Bingazi – Libya’nın başkenti Bingazi'de sanatçı Shefa Salem’in “Ben Libya’yım” başlığını taşıyan sergisi büyük beğeni topladı. Bingazi’de savaşın ardında bıraktığı molozların gerisinde kalanların yalnızca yıkıntılar olmadığı yaşamların da yıkıldığını fırça darbelerinden tuvale ve sanatseverlere taşıran Shefa Salem salt savaş değil sosyal yaşamdan politik vurgulara çizimlerini kadın bakış açısı ile sunuyor. Shefa Salem ile “Ben Libya’yım” isimli sergisinden yola çıkarak sanat macerasını konuştuk.

Ressam Shefa Salem “Ben Libya’yım” isimli sergisi 27 Ekim’de Dünya Görsel-İşitsel Miras günü vesilesiyle Libya’nın başkenti Bingazi’de Al Shajara Meydanı’nda bulunan Barah Kültür ve Sanat Merkezi’nde açıldı. Toplam 7 gün boyunca sanat ve resim severlerin ziyaretine açık olan sergi büyük beğeni topladı. Shefaa Salem, karşılaştığı ilginin ve beğenini kendisini mutlu ettiğini anlatıyor.

"Tarihe yabancılık, aidiyet eksikliği yaratır"

Çalışmalarında sosyal, politik, kadın hakları ve feminizmi ele alan konulara ve Libya tarihi üzerine araştırmalara odaklanan 24 yaşındaki mimar ve ressam Shefaa Salem, "Aslında resme lise yıllarında yeteneğimin olduğunu fark ederek başladım ve yıllar içerisinde de kendimi geliştirmeye başladım. 2018 yılından bu yana ise profesyonel olarak resim ile uğraşıyorum.” dedi.

“Ben Libya’yım” isimli sergiye kendisini getiren aşamayı ise “Tarih bilgisi eksikliğinin aslında insanların kedilerini ait oldukları yere ait olmamayı getirdiğini düşünüyorum. Tarihe yabancılık, aidiyet eksikliği yaratır. Sayfalarca işlenmiş tarih kitaplarının anlatabildiği bir tarih bilgisini bir tuvale yansıtabildiğimi fark ettim ve bu beni çok etkiledi.” sözleri ile anlatıyor.
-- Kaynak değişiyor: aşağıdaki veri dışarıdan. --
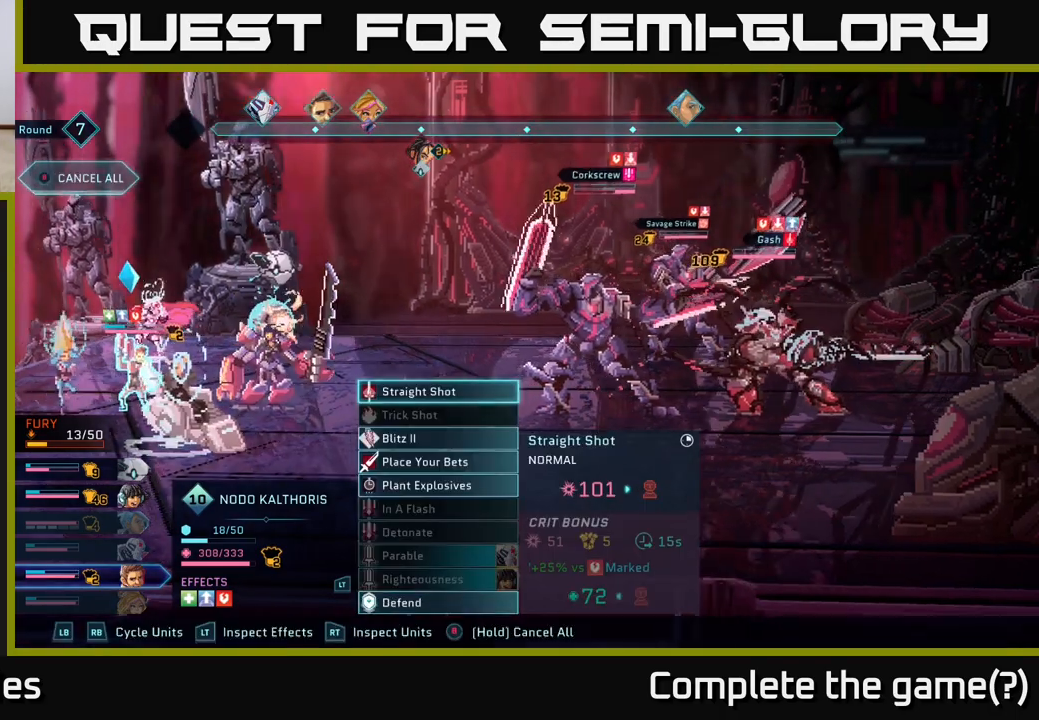
{"buttons": ["R2"], "left_stick": "center", "right_stick": "center", "events": [[33, "B", "up"], [317, "R2", "down"]]}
“Kadınlar Libya tarihinde çok önemli bir role sahip”

Shefa Salem, resimlerinde Libya ve coğrafyaya ait tarihi kadın figürlerini bilhassa resme aksettirmeyi özenle tercih ettiğini vurguluyor. Çizimleri arasında Ortadoğu coğrafyasına ait tanrıçalardan günümüz kadınlarının yüzlerine renkli kadın yüzleri yelpazesi resimseverlere bakıyor. Kadın tanrıçaların hala aktarılması, çizilmesi yeni kuşaklara tanıtılması gerektiğini söyleyen Shefa Salem, kadınların tarihteki hafızalardan günümüz genç hafızalarındaki yerini almaları gerektiğini savunduğunu söylüyor.

Gerçekçi, çarpıcı ve çekici eserler ortaya koymak istediğini belirten Shefa Salem, Libya’da aslında pek fazla tercih edilmeyen tuval ebatları kullanıyor. Büyük ebatlı tablolar yapmanın kendisini daha çok tatmin ettiğini söylerken resimlerinin böylelikle yaşam bulduğuna inandığını söylüyor.

"Kadınları kalıba sokan ataerkil bir toplumdayız"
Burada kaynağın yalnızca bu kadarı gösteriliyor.